1er janvier 2088. Washington,
Bureau ovale.
Theodore R. Grant, président des USA, appelle son homologue mexicain, Pedro Lucas, avec qui il est en guerre depuis le 12 juin 2085 et l’attentat de New York du 16 mai de la même année, attribué faussement au Mexique.
— Bon, Garcia, tu vas capituler, sinon...
— ...
— Comment ça Lucas ?
— ...
— Je t’appelle comme je veux, bouffeur de haricots ![5]
— ...
— Quoi, ma mère ?... t’insultes ma mère !
Hors de lui, le président Grant ne s’aperçoit pas tout de suite que Pedro Lucas, le président mexicain, a raccroché.
*
Dans le bureau ovale, c’est l’effervescence, plusieurs conseillers sont là, ainsi que le président du comité des chefs d’état-major interarmées[6].
Sauf ce dernier, tous sont à chercher quelque chose dans la pièce la plus célèbre du monde.
— Mais où est cette putain de biscuit[7] de merde, bordel !
Le conseiller aux affaires sociales, à genoux, une main sur l’un des canapés du bureau, tourne plusieurs fois la tête entre le dessous du meuble et le visage rouge de colère de son patron.
— Monsieur le président, essayez de vous rappeler le moment où vous l’avez vue la dernière fois.
— Le 20 janvier 2085, le jour de mon investiture, imbécile !
— ‘Fectivement, répond le conseiller.
— Bon, faut que je le pulvérise, le Sanchez ! Trouvez-moi cette carte ou on la remplace.
— Euuuh, monsieur le président, la procédure de remplacement est prévue, mais demande du temps.
Toujours hors de lui, le président Grant sort du bureau par une des portes-fenêtres.
*
Quelques instants plus tard un militaire ouvre la même porte-vitrée du bureau ovale, l’air complètement effaré.
— Que s’est-il passé ? demande-t-il aux personnes affairées à rechercher la carte d’authentification.
— Quoi donc ? répond agacé le conseiller aux affaires sociales.
— Ben... le président est mort, une crise cardiaque... apparemment !

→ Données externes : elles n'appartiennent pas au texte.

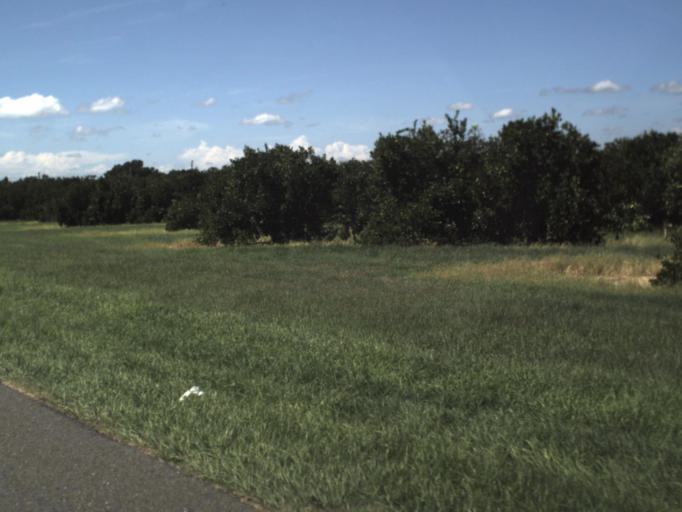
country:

[1]  “Père du Monde”, dans le cas d’Alexeï II.
[2]  Nouveau Parti Socialiste Démocrate, créé en 2032 sur les ruines de l’ancien PS de 1971.

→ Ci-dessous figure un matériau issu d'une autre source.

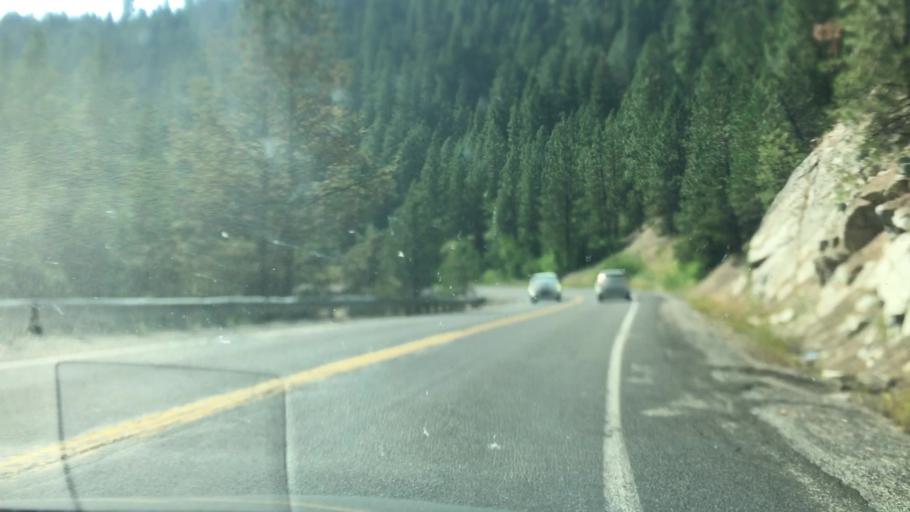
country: US
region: Idaho
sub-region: Valley County
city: Cascade
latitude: 44.2507
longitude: -116.0897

[3]  Construit durant son troisième mandat (2032-2037).
[4]  Avec les voix de 23% des électeurs inscrits, avec un score de 96,89%, face à Ingmar von Zemmour, arrière-petit-fils du polémiste du début du XXIe siècle.
[5]  “Beaner”, insulte méprisante caractéristique des racistes américains envers les mexicains, supposés manger trop de haricots.
[6]  Le militaire le plus haut gradé officiellement consulté (mais ne détenant aucun pouvoir de décision) dans le cadre d’un lancement nucléaire aux USA.
[7]  Surnom d’une carte d’authentification, surnommée “la biscuit”, que le président garde sur lui. Il est déjà arrivé à un président US de perdre cette carte-là ; Clinton vers l’an 2000. La chose a été rendue publique par général Hugh Shelton dans son livre “Without hesitation : the Odyssey of an american warrior” (St. Martin’s Press, New-York, 2011).